[Code change snippets]
_ _ _ _

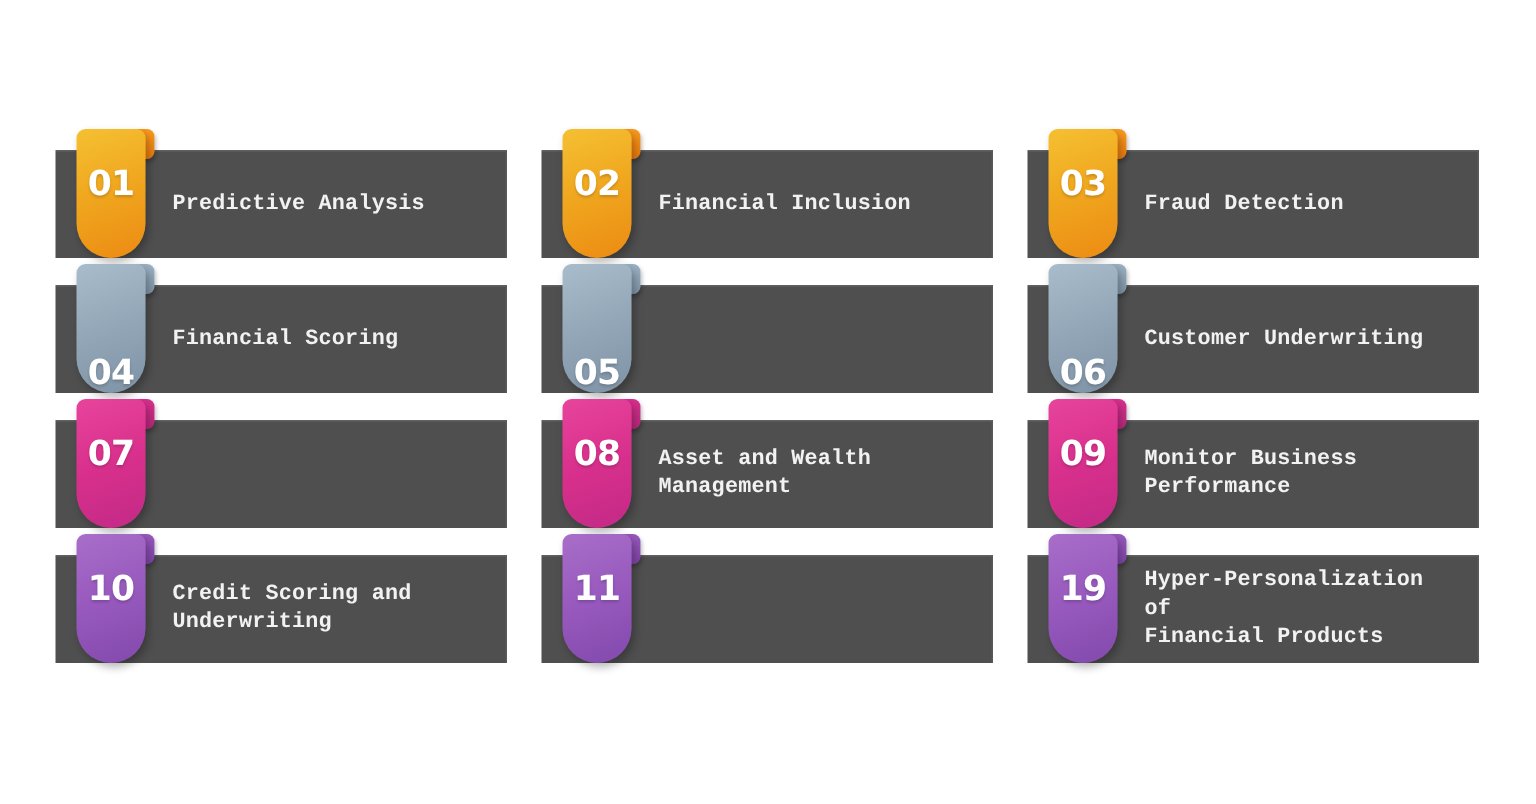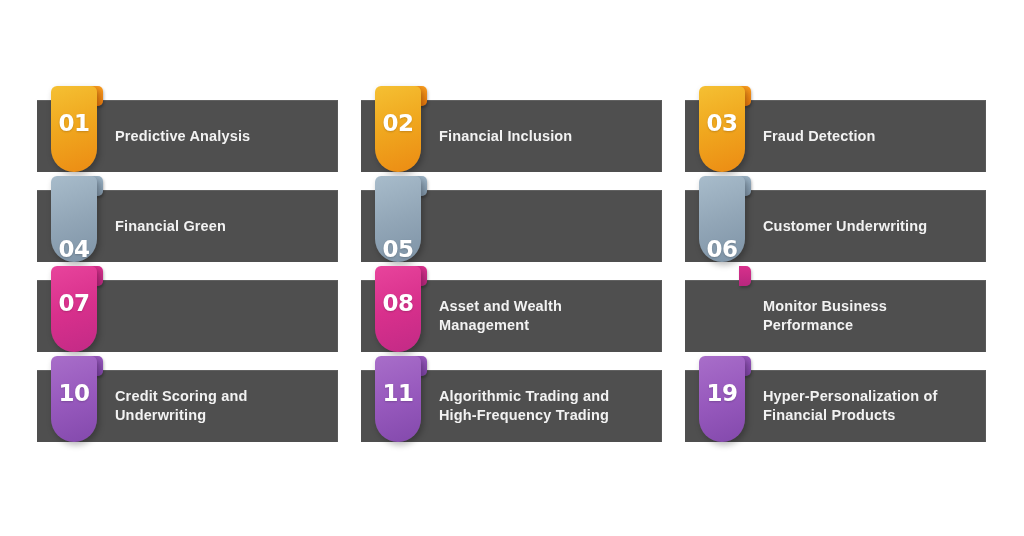--- a/index.html
+++ b/index.html
@@ -104,7 +104,7 @@
     margin-left: 78px;
     margin-right: 12px;
     color: #f2f2f2;
-    font-family: Liberation Sans, sans-serif;
+    font-family: Liberation Mono, monospace;
     font-weight: bold;
     font-size: 14.5px;
     line-height: 19px;

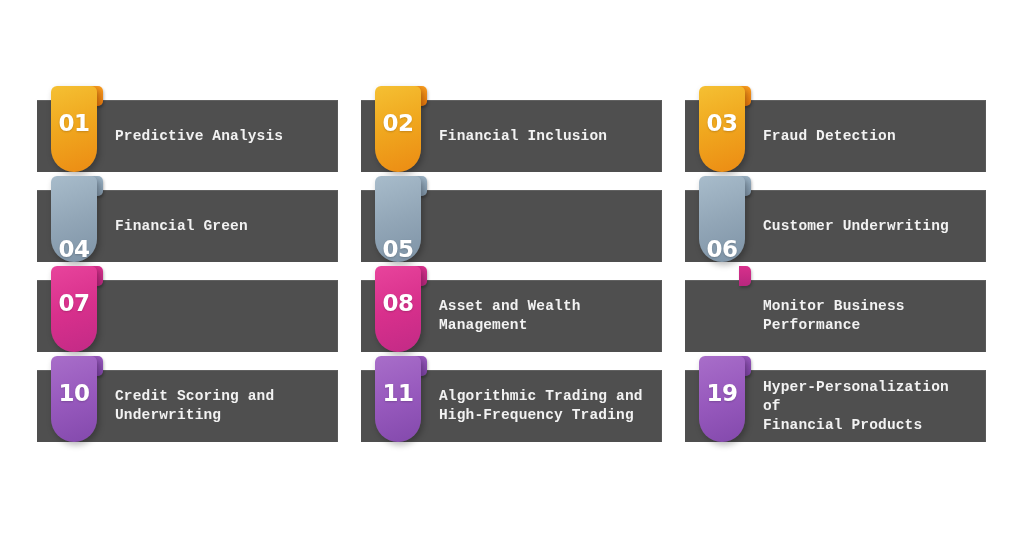--- a/index.html
+++ b/index.html
@@ -164,7 +164,7 @@
             <span class="badge-num">04</span>
           </div>
         </div>
-        <div class="card-label">Financial Green</div>
+        <div class="card-label">Financial Scoring</div>
       </div>
       <div class="card t-steel">
         <div class="badge-wrap">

_ _ _ _

> _To do_:
The data must come back word for word, with every picture removed.

> _Written answer_:
--- a/index.html
+++ b/index.html
@@ -104,7 +104,7 @@
     margin-left: 78px;
     margin-right: 12px;
     color: #f2f2f2;
-    font-family: Liberation Sans, sans-serif;
+    font-family: Liberation Mono, monospace;
     font-weight: bold;
     font-size: 14.5px;
     line-height: 19px;

--- a/index.html
+++ b/index.html
@@ -164,7 +164,7 @@
             <span class="badge-num">04</span>
           </div>
         </div>
-        <div class="card-label">Financial Green</div>
+        <div class="card-label">Financial Scoring</div>
       </div>
       <div class="card t-steel">
         <div class="badge-wrap">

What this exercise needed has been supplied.